I was using property in a broader sense I once saw described by James Madison that not only includes our person (life), but our ideas, opinions, etc.
Stephen (with regard to reply 422):
Why do you think the founding fathers wanted everyone to pay the same amount? Property taxes were around at the time right? And I thought they were based on value, i.e. not a set fee. Although I thought I might have read somewhere there were different debates on whether or not they should based on value or based on acreage.
And I guess different founders had different ideas. Thomas Jefferson thought eduction should be paid for through property taxes, so the wealthy would be responsible for educating the public.

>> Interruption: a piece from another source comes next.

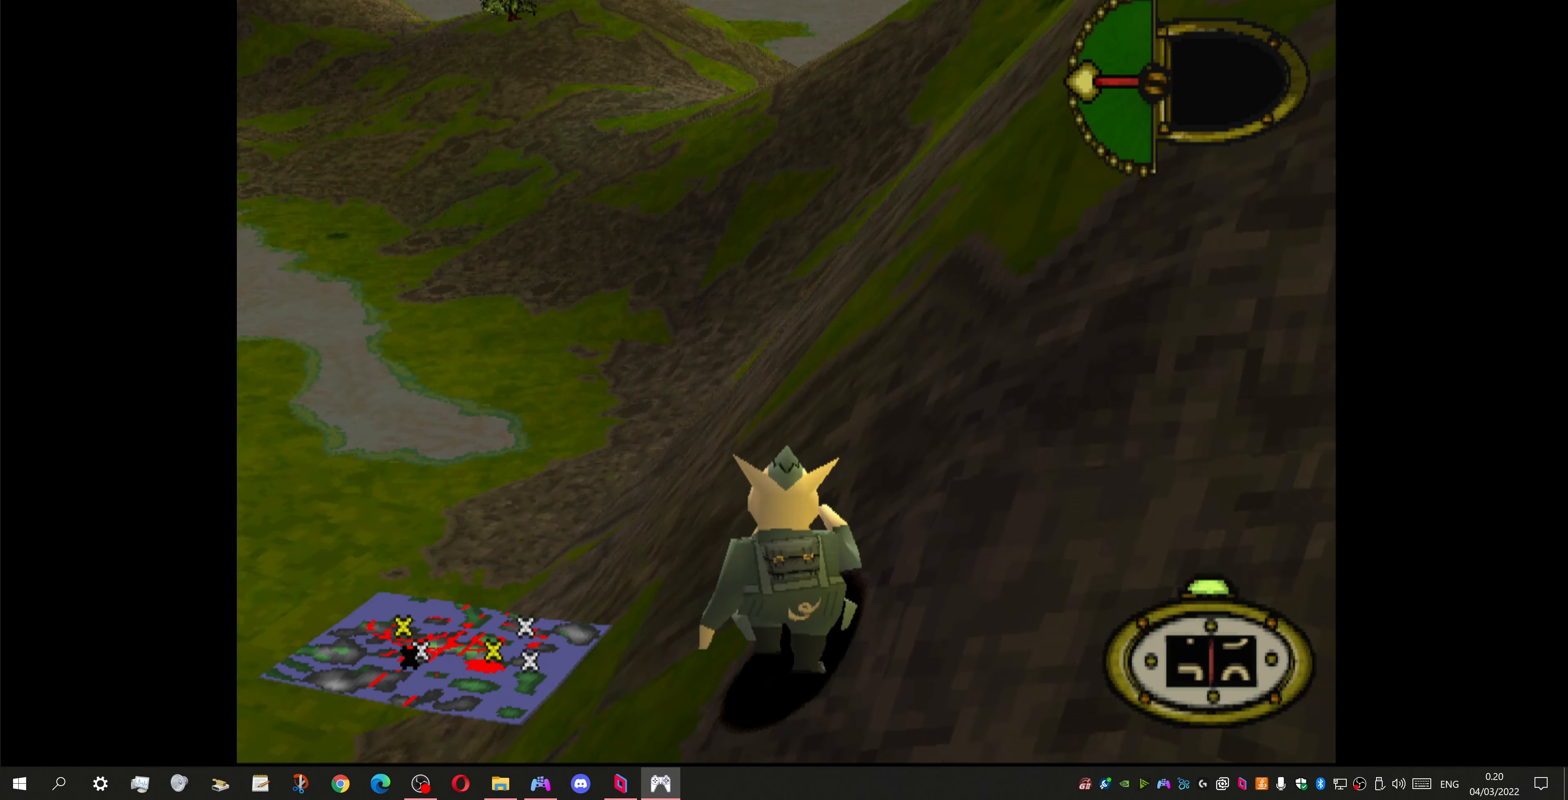
{"buttons": ["L1", "DPAD_UP"], "left_stick": "center", "right_stick": "center", "events": [[467, "DPAD_LEFT", "up"], [467, "L1", "down"]]}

Stephen (with regard to reply 434):
Hayden has brought this up often, but I, not surprisingly, always disagree. And it again, boils down, to real versus nominal costs. On average, real costs of products will stay the same (with, in my opinion, the main difference being the export to import shift). I’ll concede that cross border purchases of American exports (which will now be relatively cheaper) or Canadian/Mexican imports (which will now be relatively more expensive) may increase, but nothing else will.
Stephen (with regard to reply 437):
Again, real costs.
And why can’t I sell my product for $1.07?

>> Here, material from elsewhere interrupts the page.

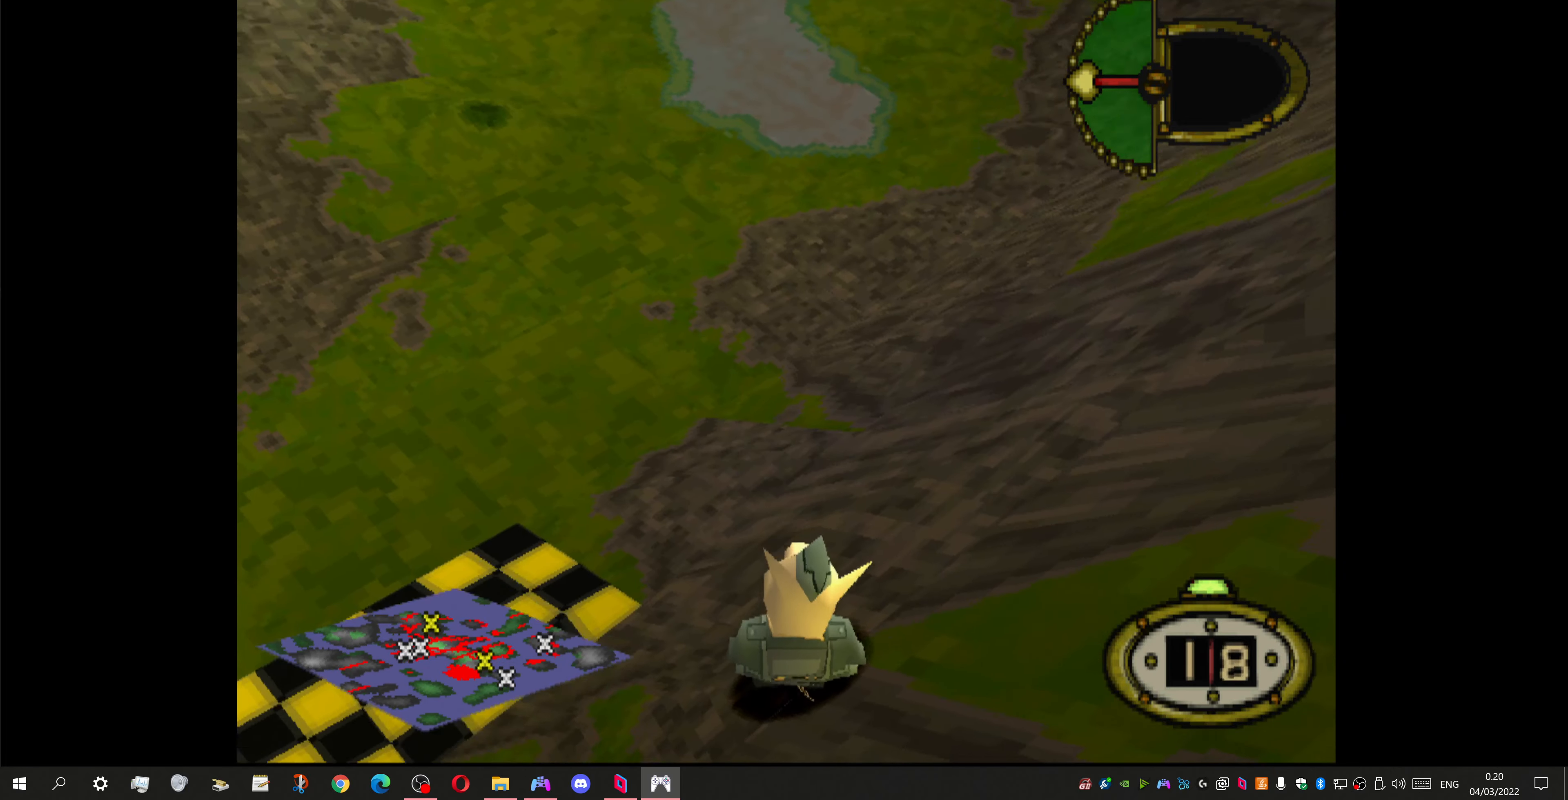
{"buttons": ["DPAD_UP"], "left_stick": "center", "right_stick": "center", "events": [[100, "L1", "up"], [234, "SQUARE", "down"], [367, "SQUARE", "up"]]}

Stephen (with regard to reply 438):
We may have the highest sales tax in the world, but we’d have the lowest income tax (or at least we’d be tied, at the federal level that is). But our relative cost of government (revenue wise) would be the same.
And there is such thing as a free lunch (or at least a more efficiently produced lunch that cost less).
Take your plan for instance. You must see that compliance costs would go down dramatically. If you separate enforcement costs from compliance costs (I am also assuming compliance includes avoidance), compliance would go down to almost nothing. Every person would just have to know one number. The same number. Maybe they’d need a receipt.
While I agree the fairtax wouldn’t reduce compliance costs as dramatically as your one number approach, I do believe it would greatly reduce them relative to the current income tax. Yes. A flat tax would as well. If we really wanted to do what the founders intended, federal taxes would be paid by the states based on congressional representation. That is actually what I prefer. Then we could have 50 debates on the tax system and see 50 different solutions. Some would be better than others and hopefully we move towards the best. But even then I’m not convinced one system would be the best. Maybe Massachusetts could be perfectly happy with a single highly progressive income tax and New Hampshire could continue with its property taxes (and toll roads). All I know is the federal system forces 300 million of us to pay in a way we may feel is inefficient.
Wow, FairTaxBlog is going to have to buy a bigger server.
I can’t keep up with all the posts.
To Ed Michael re: post 439
Ed, you know, that the subject of taxation is overstimulating.
To: Ed Michael re post # 440
I will re-read the sections of the Constitution that you note after I catch up on all of the posts here that I missed (as well as my timely work on the current terrible tax extension-unemployment deal pending in Congress) and will then respond to you.
Perhaps them we can explore what you consider to be our basic political differences just to see if we really are that far apart.
To: Andrew Amartin re post # 441
I am not a trained economist, but I am not exactly an idiot. I have a law degree – JD, an LLM in taxation and a Bachelor of Business Administration and was a CPA.
I understand the THEORY of real versus nominal dollars – I just have a lot of trouble swallowing that somehow that THEORY makes everything turn out OK under H.R. 25.
For your convenience, I put ypour words in ” ” and then respond.
“……the real cost of a house can only go up if the real cost of something else goes down” I do not belive this. Prices on some goods go up more than prices on other goods and the cost of some goods goes down. There is cash sitting in baks and investments that can either be spent or not spent. I do not subscribe to the simplistic THEORY that your rule works theoretically, assuming a fixed money supply that is all spent.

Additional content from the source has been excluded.